Eidelman: We really weren’t trying to play into ideas about what’s good or appropriate for kids [like parentification] — it was more about [sharing] how people go through the world. And we surfaced some really deep, mixed feelings and there’s a real pride too. This isn’t studying somebody, but really asking about their experience and letting that lead the storytelling. We’ve barely even scratched the surface of qualitative responses but having read them without a lot of analysis , we’ve got stories from people in their sixties and seventies as well as their twenties and there are differences because the world was so different in those generations.
And you also surfaced that there could be a lot of variation among CODA in the same family.
Pichler: This was interesting to me because my sister, who is younger, had a completely different CODA experience growing up than I did. And that was interesting that even if you have the same parents or caregivers, your experience can be completely different. Sign and spoken language are such a big part of my identity while my sister identifies more strongly with spoken language as her first language.
We also asked about identification with deaf culture. It’s a strength in the community that there’s such a powerful identification with that culture. It was a convenience sample [and not fully representative of the population] so it might look different between other CODA. We asked our sample about their experience with cultural brokering and identity. Ninety-five percent of respondents explained deaf culture to hearing people and 72% explained “the hearing way” to Deaf people. The first experience was more emotionally charged while, overall, both were more positively charged than negatively charged. This relates to the pride of being a CODA.
What has sharing this research brought up for you?
Eidelman: There’s this beautiful diversity of ways people exist in the world and, for a variety of historical reasons, we’ve ended up in a situation where there’s this false dichotomy of “disabled” and “abled” — it’s not only that it’s not true, but it does a disservice to the celebration of the individuality. This was a way to continue that conversation about diversity. There’s an idea out there that having a different way of taking the world in than the majority is somehow a tragedy — and that doesn’t have to be there.

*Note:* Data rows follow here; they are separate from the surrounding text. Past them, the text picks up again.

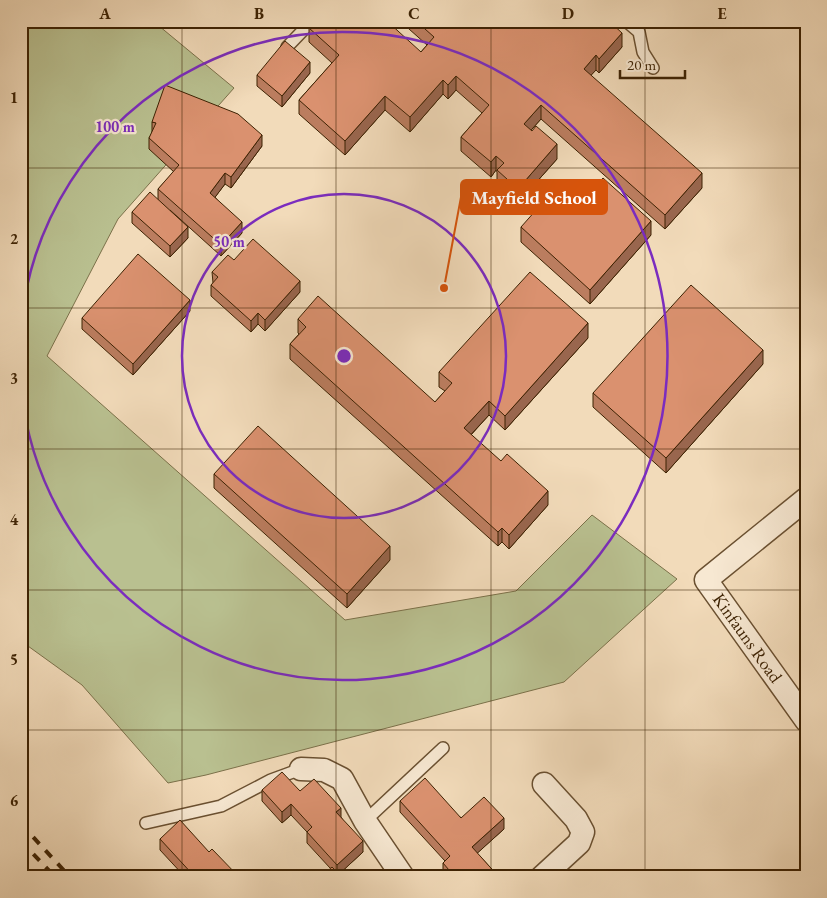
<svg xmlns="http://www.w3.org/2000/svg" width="827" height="898" font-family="'EB Garamond',serif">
<rect width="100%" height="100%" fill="#f2dbba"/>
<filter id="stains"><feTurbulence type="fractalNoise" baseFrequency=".004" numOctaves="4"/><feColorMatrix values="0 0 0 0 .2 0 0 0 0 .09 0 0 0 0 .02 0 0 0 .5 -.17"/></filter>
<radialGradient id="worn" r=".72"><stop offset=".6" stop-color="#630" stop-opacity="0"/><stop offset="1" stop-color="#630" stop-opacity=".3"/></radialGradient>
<path fill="#b9c090" stroke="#7b714a" d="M 21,21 L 153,21 L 234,88 L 118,219 L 47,356 L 345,620 L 516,591 L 592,515 L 677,579 L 564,682 L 206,775 L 168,783 L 82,685 L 21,641 Z"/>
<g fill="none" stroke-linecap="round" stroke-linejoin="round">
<defs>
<path id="service" d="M 626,21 L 639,32 L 643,52 L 653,68
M 287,47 L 312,21
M 365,821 L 443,748
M 146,823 L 221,806 L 271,780 L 301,769"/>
<g id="minor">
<path id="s1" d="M 806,499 L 706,580 L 806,720"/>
<path d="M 301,769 L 324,770 L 342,779 L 365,821 L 403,877"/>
<path d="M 542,877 L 579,843 L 583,832 L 576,819 L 544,784"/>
</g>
</defs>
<use href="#service" stroke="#6a5031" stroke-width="14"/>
<use href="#minor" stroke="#6a5031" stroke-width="25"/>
<use href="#service" stroke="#f7e8d2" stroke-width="11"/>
<use href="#minor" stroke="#f7e8d2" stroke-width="22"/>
<path stroke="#3d2203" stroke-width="4" stroke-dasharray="9 9" stroke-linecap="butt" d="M 21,824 L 70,877
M 21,841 L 55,877
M 21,862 L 35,877"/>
</g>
<path fill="#bb7d5f" stroke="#3d2203" d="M 400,21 L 609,21 L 622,47 L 599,73 L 596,70 L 591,75 L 702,188 L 665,229 L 541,119 L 531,130 L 557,159 L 518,203 L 497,184 L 497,172 L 496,170 L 491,177 L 461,151 L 461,137 L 482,113 L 456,90 L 448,99 L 443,94 L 410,132 L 385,110 L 345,155 L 299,114 L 299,100 L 332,63 L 309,42 L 309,28 L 421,52 L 427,45 Z
M 310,73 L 282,107 L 257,86 L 257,75 Z
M 152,122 L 262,146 L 231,188 L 225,184 L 215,197 L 242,233 L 221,256 L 170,210 L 188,238 L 170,257 L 132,223 L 132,212 L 158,200 L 158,189 L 174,172 L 149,149 L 149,138 L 152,133 Z
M 574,210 L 651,235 L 590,304 L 521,242 L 521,227 Z
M 234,260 L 300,292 L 265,331 L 258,324 L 251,332 L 211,296 L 211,285 L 213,283 L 212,272 Z
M 190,311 L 133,375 L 82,329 L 82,318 Z
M 298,319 L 435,402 L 445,391 L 439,387 L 439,372 L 588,338 L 505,430 L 489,415 L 471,435 L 548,505 L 509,549 L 502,542 L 498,546 L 290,359 L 290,344 L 299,334 L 298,333 Z
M 763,364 L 666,473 L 593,407 L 593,393 Z
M 214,474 L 390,560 L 347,608 L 214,488 Z
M 262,790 L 300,791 L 341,817 L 363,852 L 339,874 L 330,868 L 307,843 L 307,832 L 291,815 L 282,823 L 262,801 Z
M 400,801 L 504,829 L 477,853 L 499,877 L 445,877 L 443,874 L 443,863 L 445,861 L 400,812 Z
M 160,839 L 209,852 L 239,877 L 185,877 L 160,850 Z"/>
<path fill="#99664e" stroke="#3d2203" d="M 622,33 L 622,47 L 599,73 L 599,59 Z
M 596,55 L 596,70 L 584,83 L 584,69 Z
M 310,62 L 310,73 L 282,107 L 282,96 Z
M 456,76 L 456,90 L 448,99 L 448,85 Z
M 443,80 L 443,94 L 410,132 L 410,117 Z
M 385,96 L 385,110 L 345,155 L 345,141 Z
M 541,105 L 541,119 L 524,138 L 524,124 Z
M 262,135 L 262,146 L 231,188 L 231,177 Z
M 557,144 L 557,159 L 518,203 L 518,189 Z
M 496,156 L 496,170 L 491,177 L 491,162 Z
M 225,173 L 225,184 L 210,204 L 210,193 Z
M 702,173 L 702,188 L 665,229 L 665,215 Z
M 651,221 L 651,235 L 590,304 L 590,290 Z
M 242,222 L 242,233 L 221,256 L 221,245 Z
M 188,227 L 188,238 L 170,257 L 170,246 Z
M 300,281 L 300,292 L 265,331 L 265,320 Z
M 190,300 L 190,311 L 133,375 L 133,364 Z
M 258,313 L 258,324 L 251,332 L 251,321 Z
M 588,323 L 588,338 L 505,430 L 505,416 Z
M 763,350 L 763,364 L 666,473 L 666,458 Z
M 489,401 L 489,415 L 464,442 L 464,428 Z
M 548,491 L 548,505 L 509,549 L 509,535 Z
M 502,528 L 502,542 L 498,546 L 498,532 Z
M 390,546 L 390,560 L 347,608 L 347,594 Z
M 291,804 L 291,815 L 282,823 L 282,812 Z
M 341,808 L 341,819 L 336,812 Z
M 504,818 L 504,829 L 472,858 L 472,847 Z
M 363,841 L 363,852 L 337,876 L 337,865 Z"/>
<path fill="#da916f" stroke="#3d2203" d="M 314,21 L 387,21 L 421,52 L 434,37 L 416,21 L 609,21 L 622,33 L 599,59 L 596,55 L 584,69 L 702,173 L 665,215 L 541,105 L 524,124 L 532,131 L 536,126 L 557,144 L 518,189 L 497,170 L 504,163 L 496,156 L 491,162 L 461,137 L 489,105 L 456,76 L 448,85 L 443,80 L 410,117 L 385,96 L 345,141 L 299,100 L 339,55 L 309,28 Z
M 285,41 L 310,62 L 282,96 L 257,75 Z
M 165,85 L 238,114 L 262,135 L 231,177 L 225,173 L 210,193 L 242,222 L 221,245 L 158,189 L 179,165 L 149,138 L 156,123 L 152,122 Z
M 603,178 L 651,221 L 590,290 L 521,227 L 553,191 L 574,210 Z
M 150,192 L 188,227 L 170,246 L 132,212 Z
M 253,239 L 300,281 L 265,320 L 258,313 L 251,321 L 211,285 L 218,277 L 212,272 L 228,255 L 234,260 Z
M 138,254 L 190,300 L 133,364 L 82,318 Z
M 530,272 L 588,323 L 505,416 L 489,401 L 464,428 L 501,461 L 507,454 L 548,491 L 509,535 L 502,528 L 498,532 L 290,344 L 306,327 L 298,319 L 318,296 L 435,402 L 452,383 L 439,372 Z
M 691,285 L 763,350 L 666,458 L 593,393 Z
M 258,426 L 390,546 L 347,594 L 214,474 Z
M 282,772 L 300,791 L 314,779 L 341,808 L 336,812 L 363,841 L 337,865 L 307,832 L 312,827 L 291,804 L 282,812 L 262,790 Z
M 425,778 L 461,818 L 484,797 L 504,818 L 472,847 L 499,877 L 455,877 L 443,863 L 450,856 L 400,801 Z
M 180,820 L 209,852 L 212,849 L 239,877 L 195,877 L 160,839 Z
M 332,867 L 342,877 L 321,877 Z"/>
<path fill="none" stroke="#3d2203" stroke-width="1" stroke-opacity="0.55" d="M 182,21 L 182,877M 336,21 L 336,877M 491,21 L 491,877M 645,21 L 645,877M 21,168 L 806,168M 21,308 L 806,308M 21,449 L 806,449M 21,590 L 806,590M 21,730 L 806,730"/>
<g fill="none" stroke="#7b2cbf" stroke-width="2.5">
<circle cx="344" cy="356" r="162"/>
<path d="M21 325A324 324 0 1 1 21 387"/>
</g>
<g text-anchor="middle" stroke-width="4.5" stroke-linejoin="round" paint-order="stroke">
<g font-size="18" fill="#3d2203" stroke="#f7e8d2">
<text dy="6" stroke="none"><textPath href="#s1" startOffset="200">Kinfauns Road</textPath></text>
</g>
</g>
<circle cx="344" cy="356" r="8" fill="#7b2cbf" stroke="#f7e8d2" stroke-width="2.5"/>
<g font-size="15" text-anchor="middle" font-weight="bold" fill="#7b2cbf" stroke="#f7e8d2" stroke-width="4.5" stroke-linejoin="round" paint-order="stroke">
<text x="115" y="132">100 m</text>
<text x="229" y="247">50 m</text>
</g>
<path fill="none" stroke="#d7540b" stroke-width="2" d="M444 288L461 197"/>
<circle fill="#d7540b" stroke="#f7e8d2" stroke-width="2" cx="444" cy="288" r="5"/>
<rect fill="#d7540b" stroke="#d7540b" stroke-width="2" x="461" y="180" width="146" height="34" rx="5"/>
<g font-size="19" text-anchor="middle" font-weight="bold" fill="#fff">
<text x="534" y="204">Mayfield School</text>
</g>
<rect width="827" height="898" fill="none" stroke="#f2dbba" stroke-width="55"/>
<path d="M620 70v8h65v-8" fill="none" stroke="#3d2203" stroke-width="2.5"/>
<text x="627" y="70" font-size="15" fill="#3d2203" stroke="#f7e8d2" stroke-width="4" paint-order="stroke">20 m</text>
<rect x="28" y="28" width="772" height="842" fill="none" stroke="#3d2203" stroke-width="2"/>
<g font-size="16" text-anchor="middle" font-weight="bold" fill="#3d2203">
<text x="105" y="19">A</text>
<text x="259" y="19">B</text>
<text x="414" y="19">C</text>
<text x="568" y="19">D</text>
<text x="722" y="19">E</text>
<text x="14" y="103">1</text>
<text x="14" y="244">2</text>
<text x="14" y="384">3</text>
<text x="14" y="525">4</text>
<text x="14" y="665">5</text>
<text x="14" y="806">6</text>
</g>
<rect width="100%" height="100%" filter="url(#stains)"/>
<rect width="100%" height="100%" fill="url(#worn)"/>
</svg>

Pichler: My mom arrived a week before graduation and met my friends and, partly because of the event, but also because of other connections, a lot of them went up to my mom and signed their names. She thinks it’s incredible. Having shared these findings, people are taking it out into the world and engaging in conversations with their others about sign language. There’s power in sharing this and making others aware of the range of experiences so we can be more thoughtful as a society.